- [TASK REQUIREMENTS]
Check each line of the records for "marca"; collect those that have it.
......
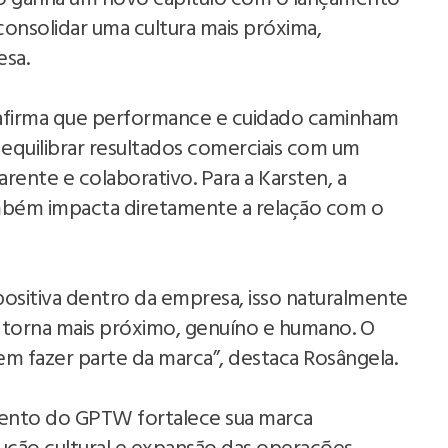
a consolidar uma cultura mais próxima,
esa.
 afirma que performance e cuidado caminham
 equilibrar resultados comerciais com um
rente e colaborativo. Para a Karsten, a
ambém impacta diretamente a relação com o
positiva dentro da empresa, isso naturalmente
e torna mais próximo, genuíno e humano. O
m fazer parte da marca”, destaca Rosângela.
mento do GPTW fortalece sua marca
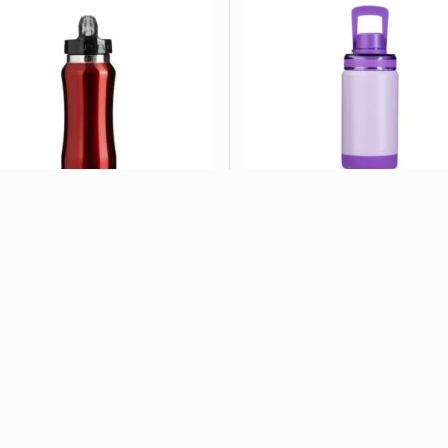
ueeze Inox 500ml CB 9188
Garrafa Térmica 400ml CB
VER OPÇÕES
VER OPÇÕES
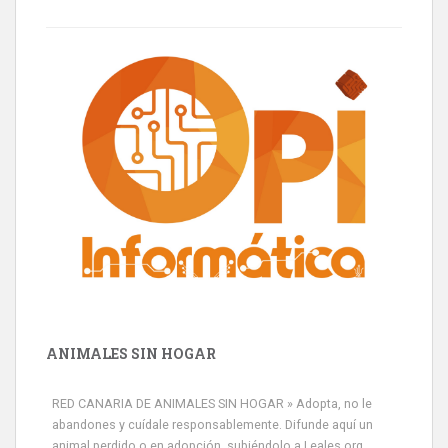
ANIMALES SIN HOGAR
RED CANARIA DE ANIMALES SIN HOGAR » Adopta, no le
abandones y cuídale responsablemente. Difunde aquí un
animal perdido o en adopción, subiéndolo a Leales.org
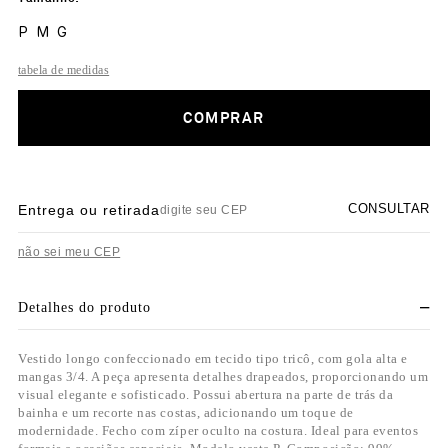
P
M
G
tabela de medidas
COMPRAR
CONSULTAR
Entrega ou retirada
não sei meu CEP
Detalhes do produto
Vestido longo confeccionado em tecido tipo tricô, com gola alta e
mangas 3/4. A peça apresenta detalhes drapeados, proporcionando um
visual elegante e sofisticado. Possui abertura na parte de trás da
bainha e um recorte nas costas, adicionando um toque de
modernidade. Fecho com zíper oculto na costura. Ideal para eventos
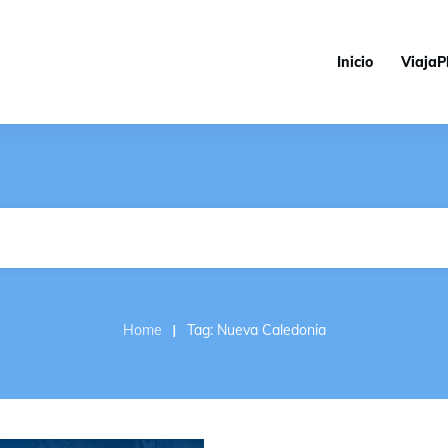
Inicio
ViajaP
I
Home
Tag: Nueva Caledonia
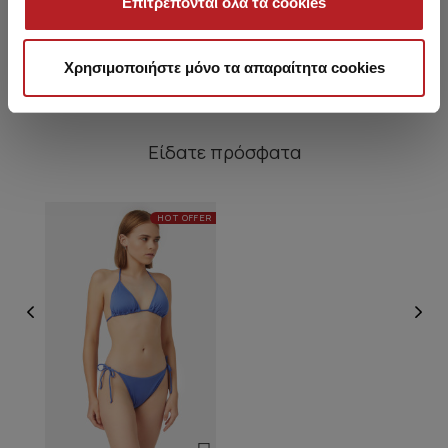
Επιτρέπονται όλα τα cookies
11,95 €
12,95 €
Χρησιμοποιήστε μόνο τα απαραίτητα cookies
Είδατε πρόσφατα
HOT OFFER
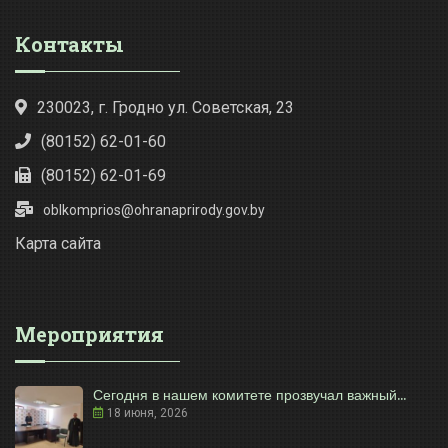
Контакты
230023, г. Гродно ул. Советская, 23
(80152) 62-01-60
(80152) 62-01-69
oblkomprios@ohranaprirody.gov.by
Карта сайта
Мероприятия
Сегодня в нашем комитете прозвучал важный...
18 июня, 2026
......
- [SOLVED PROBLEM]
m fazer parte da marca”, destaca Rosângela.
mento do GPTW fortalece sua marca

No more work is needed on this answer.